--- What you are asked to do ---
Would you return every entry below without a single difference?

(Saved entries)
=== Section Start ===

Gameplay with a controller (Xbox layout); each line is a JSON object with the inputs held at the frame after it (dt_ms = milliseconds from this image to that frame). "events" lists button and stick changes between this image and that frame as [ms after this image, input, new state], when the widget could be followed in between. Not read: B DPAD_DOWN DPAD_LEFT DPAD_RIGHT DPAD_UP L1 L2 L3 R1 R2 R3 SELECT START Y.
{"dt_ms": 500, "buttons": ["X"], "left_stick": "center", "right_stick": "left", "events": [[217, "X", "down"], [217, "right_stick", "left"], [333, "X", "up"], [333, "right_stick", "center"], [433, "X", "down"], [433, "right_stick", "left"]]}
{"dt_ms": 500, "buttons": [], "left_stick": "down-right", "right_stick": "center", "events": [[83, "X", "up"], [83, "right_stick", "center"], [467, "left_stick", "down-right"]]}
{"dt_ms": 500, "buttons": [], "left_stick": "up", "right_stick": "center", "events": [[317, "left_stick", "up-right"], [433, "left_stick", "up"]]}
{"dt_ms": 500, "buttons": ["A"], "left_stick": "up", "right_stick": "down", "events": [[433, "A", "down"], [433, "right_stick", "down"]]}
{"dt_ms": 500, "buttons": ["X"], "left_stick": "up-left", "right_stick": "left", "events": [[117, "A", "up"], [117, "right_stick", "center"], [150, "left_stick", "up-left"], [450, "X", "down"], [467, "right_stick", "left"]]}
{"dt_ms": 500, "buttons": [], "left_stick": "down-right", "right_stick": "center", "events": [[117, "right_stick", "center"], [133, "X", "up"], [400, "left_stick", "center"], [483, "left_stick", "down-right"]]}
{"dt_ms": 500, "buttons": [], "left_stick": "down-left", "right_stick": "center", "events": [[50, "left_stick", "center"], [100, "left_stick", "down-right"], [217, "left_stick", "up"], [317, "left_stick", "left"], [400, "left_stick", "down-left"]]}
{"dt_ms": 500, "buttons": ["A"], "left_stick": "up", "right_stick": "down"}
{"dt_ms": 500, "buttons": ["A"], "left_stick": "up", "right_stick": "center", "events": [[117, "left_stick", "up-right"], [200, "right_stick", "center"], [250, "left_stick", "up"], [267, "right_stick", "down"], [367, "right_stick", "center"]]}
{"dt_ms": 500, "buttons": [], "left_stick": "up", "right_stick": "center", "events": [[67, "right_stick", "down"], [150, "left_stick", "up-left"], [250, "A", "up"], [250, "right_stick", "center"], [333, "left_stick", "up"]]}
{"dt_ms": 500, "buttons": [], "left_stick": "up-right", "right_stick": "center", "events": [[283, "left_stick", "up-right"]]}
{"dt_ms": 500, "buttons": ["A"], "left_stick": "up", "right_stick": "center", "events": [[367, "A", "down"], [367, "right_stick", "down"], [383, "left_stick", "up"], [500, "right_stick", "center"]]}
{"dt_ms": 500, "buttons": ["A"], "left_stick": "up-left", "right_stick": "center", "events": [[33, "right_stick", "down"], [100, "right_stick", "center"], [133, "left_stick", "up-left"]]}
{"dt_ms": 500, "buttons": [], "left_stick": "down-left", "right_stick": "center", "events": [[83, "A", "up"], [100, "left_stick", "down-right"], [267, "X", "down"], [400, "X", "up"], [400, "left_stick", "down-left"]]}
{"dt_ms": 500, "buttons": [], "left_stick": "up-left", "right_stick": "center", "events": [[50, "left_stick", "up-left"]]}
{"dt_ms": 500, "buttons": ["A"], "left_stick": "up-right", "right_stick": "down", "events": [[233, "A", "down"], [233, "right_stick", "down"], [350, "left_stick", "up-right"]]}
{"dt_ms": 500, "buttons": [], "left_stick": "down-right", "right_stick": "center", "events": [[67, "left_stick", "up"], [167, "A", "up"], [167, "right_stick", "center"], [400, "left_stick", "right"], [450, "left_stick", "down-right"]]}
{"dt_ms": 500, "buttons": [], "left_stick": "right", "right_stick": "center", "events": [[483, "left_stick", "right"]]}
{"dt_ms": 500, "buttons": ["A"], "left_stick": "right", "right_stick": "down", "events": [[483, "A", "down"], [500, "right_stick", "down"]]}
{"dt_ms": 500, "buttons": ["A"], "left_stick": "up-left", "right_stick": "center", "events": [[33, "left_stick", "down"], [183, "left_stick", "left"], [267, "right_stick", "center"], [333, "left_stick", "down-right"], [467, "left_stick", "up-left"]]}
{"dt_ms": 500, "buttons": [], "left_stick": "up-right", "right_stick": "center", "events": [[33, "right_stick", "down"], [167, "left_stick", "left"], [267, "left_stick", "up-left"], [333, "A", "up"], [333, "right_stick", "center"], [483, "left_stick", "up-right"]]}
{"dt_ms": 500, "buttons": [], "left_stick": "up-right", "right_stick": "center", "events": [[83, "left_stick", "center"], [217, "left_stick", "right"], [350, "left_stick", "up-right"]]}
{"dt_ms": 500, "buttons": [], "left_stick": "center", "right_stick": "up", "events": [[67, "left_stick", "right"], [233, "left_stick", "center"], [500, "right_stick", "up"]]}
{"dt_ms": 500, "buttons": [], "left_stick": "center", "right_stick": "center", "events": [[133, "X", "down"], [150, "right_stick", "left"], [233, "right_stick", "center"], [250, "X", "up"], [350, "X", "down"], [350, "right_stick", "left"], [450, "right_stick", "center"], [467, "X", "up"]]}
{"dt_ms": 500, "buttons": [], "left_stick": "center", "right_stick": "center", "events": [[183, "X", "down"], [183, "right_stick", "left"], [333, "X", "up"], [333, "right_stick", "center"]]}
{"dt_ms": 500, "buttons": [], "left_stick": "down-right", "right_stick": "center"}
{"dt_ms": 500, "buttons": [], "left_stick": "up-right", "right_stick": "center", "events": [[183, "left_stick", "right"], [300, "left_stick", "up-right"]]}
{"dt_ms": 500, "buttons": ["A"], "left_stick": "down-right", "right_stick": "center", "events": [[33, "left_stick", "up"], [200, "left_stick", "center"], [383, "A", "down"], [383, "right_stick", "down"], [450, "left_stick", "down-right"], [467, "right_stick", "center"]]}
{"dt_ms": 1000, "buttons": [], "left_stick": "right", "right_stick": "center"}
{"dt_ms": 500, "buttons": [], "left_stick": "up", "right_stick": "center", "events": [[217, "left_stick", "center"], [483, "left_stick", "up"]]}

=== Section End ===

--- Reply ---
Gameplay with a controller (Xbox layout); each line is a JSON object with the inputs held at the frame after it (dt_ms = milliseconds from this image to that frame). "events" lists button and stick changes between this image and that frame as [ms after this image, input, new state], when the widget could be followed in between. Not read: B DPAD_DOWN DPAD_LEFT DPAD_RIGHT DPAD_UP L1 L2 L3 R1 R2 R3 SELECT START Y.
{"dt_ms": 500, "buttons": ["X"], "left_stick": "center", "right_stick": "left", "events": [[217, "X", "down"], [217, "right_stick", "left"], [333, "X", "up"], [333, "right_stick", "center"], [433, "X", "down"], [433, "right_stick", "left"]]}
{"dt_ms": 500, "buttons": [], "left_stick": "down-right", "right_stick": "center", "events": [[83, "X", "up"], [83, "right_stick", "center"], [467, "left_stick", "down-right"]]}
{"dt_ms": 500, "buttons": [], "left_stick": "up", "right_stick": "center", "events": [[317, "left_stick", "up-right"], [433, "left_stick", "up"]]}
{"dt_ms": 500, "buttons": ["A"], "left_stick": "up", "right_stick": "down", "events": [[433, "A", "down"], [433, "right_stick", "down"]]}
{"dt_ms": 500, "buttons": ["X"], "left_stick": "up-left", "right_stick": "left", "events": [[117, "A", "up"], [117, "right_stick", "center"], [150, "left_stick", "up-left"], [450, "X", "down"], [467, "right_stick", "left"]]}
{"dt_ms": 500, "buttons": [], "left_stick": "down-right", "right_stick": "center", "events": [[117, "right_stick", "center"], [133, "X", "up"], [400, "left_stick", "center"], [483, "left_stick", "down-right"]]}
{"dt_ms": 500, "buttons": [], "left_stick": "down-left", "right_stick": "center", "events": [[50, "left_stick", "center"], [100, "left_stick", "down-right"], [217, "left_stick", "up"], [317, "left_stick", "left"], [400, "left_stick", "down-left"]]}
{"dt_ms": 500, "buttons": ["A"], "left_stick": "up", "right_stick": "down"}
{"dt_ms": 500, "buttons": ["A"], "left_stick": "up", "right_stick": "center", "events": [[117, "left_stick", "up-right"], [200, "right_stick", "center"], [250, "left_stick", "up"], [267, "right_stick", "down"], [367, "right_stick", "center"]]}
{"dt_ms": 500, "buttons": [], "left_stick": "up", "right_stick": "center", "events": [[67, "right_stick", "down"], [150, "left_stick", "up-left"], [250, "A", "up"], [250, "right_stick", "center"], [333, "left_stick", "up"]]}
{"dt_ms": 500, "buttons": [], "left_stick": "up-right", "right_stick": "center", "events": [[283, "left_stick", "up-right"]]}
{"dt_ms": 500, "buttons": ["A"], "left_stick": "up", "right_stick": "center", "events": [[367, "A", "down"], [367, "right_stick", "down"], [383, "left_stick", "up"], [500, "right_stick", "center"]]}
{"dt_ms": 500, "buttons": ["A"], "left_stick": "up-left", "right_stick": "center", "events": [[33, "right_stick", "down"], [100, "right_stick", "center"], [133, "left_stick", "up-left"]]}
{"dt_ms": 500, "buttons": [], "left_stick": "down-left", "right_stick": "center", "events": [[83, "A", "up"], [100, "left_stick", "down-right"], [267, "X", "down"], [400, "X", "up"], [400, "left_stick", "down-left"]]}
{"dt_ms": 500, "buttons": [], "left_stick": "up-left", "right_stick": "center", "events": [[50, "left_stick", "up-left"]]}
{"dt_ms": 500, "buttons": ["A"], "left_stick": "up-right", "right_stick": "down", "events": [[233, "A", "down"], [233, "right_stick", "down"], [350, "left_stick", "up-right"]]}
{"dt_ms": 500, "buttons": [], "left_stick": "down-right", "right_stick": "center", "events": [[67, "left_stick", "up"], [167, "A", "up"], [167, "right_stick", "center"], [400, "left_stick", "right"], [450, "left_stick", "down-right"]]}
{"dt_ms": 500, "buttons": [], "left_stick": "right", "right_stick": "center", "events": [[483, "left_stick", "right"]]}
{"dt_ms": 500, "buttons": ["A"], "left_stick": "right", "right_stick": "down", "events": [[483, "A", "down"], [500, "right_stick", "down"]]}
{"dt_ms": 500, "buttons": ["A"], "left_stick": "up-left", "right_stick": "center", "events": [[33, "left_stick", "down"], [183, "left_stick", "left"], [267, "right_stick", "center"], [333, "left_stick", "down-right"], [467, "left_stick", "up-left"]]}
{"dt_ms": 500, "buttons": [], "left_stick": "up-right", "right_stick": "center", "events": [[33, "right_stick", "down"], [167, "left_stick", "left"], [267, "left_stick", "up-left"], [333, "A", "up"], [333, "right_stick", "center"], [483, "left_stick", "up-right"]]}
{"dt_ms": 500, "buttons": [], "left_stick": "up-right", "right_stick": "center", "events": [[83, "left_stick", "center"], [217, "left_stick", "right"], [350, "left_stick", "up-right"]]}
{"dt_ms": 500, "buttons": [], "left_stick": "center", "right_stick": "up", "events": [[67, "left_stick", "right"], [233, "left_stick", "center"], [500, "right_stick", "up"]]}
{"dt_ms": 500, "buttons": [], "left_stick": "center", "right_stick": "center", "events": [[133, "X", "down"], [150, "right_stick", "left"], [233, "right_stick", "center"], [250, "X", "up"], [350, "X", "down"], [350, "right_stick", "left"], [450, "right_stick", "center"], [467, "X", "up"]]}
{"dt_ms": 500, "buttons": [], "left_stick": "center", "right_stick": "center", "events": [[183, "X", "down"], [183, "right_stick", "left"], [333, "X", "up"], [333, "right_stick", "center"]]}
{"dt_ms": 500, "buttons": [], "left_stick": "down-right", "right_stick": "center"}
{"dt_ms": 500, "buttons": [], "left_stick": "up-right", "right_stick": "center", "events": [[183, "left_stick", "right"], [300, "left_stick", "up-right"]]}
{"dt_ms": 500, "buttons": ["A"], "left_stick": "down-right", "right_stick": "center", "events": [[33, "left_stick", "up"], [200, "left_stick", "center"], [383, "A", "down"], [383, "right_stick", "down"], [450, "left_stick", "down-right"], [467, "right_stick", "center"]]}
{"dt_ms": 1000, "buttons": [], "left_stick": "right", "right_stick": "center"}
{"dt_ms": 500, "buttons": [], "left_stick": "up", "right_stick": "center", "events": [[217, "left_stick", "center"], [483, "left_stick", "up"]]}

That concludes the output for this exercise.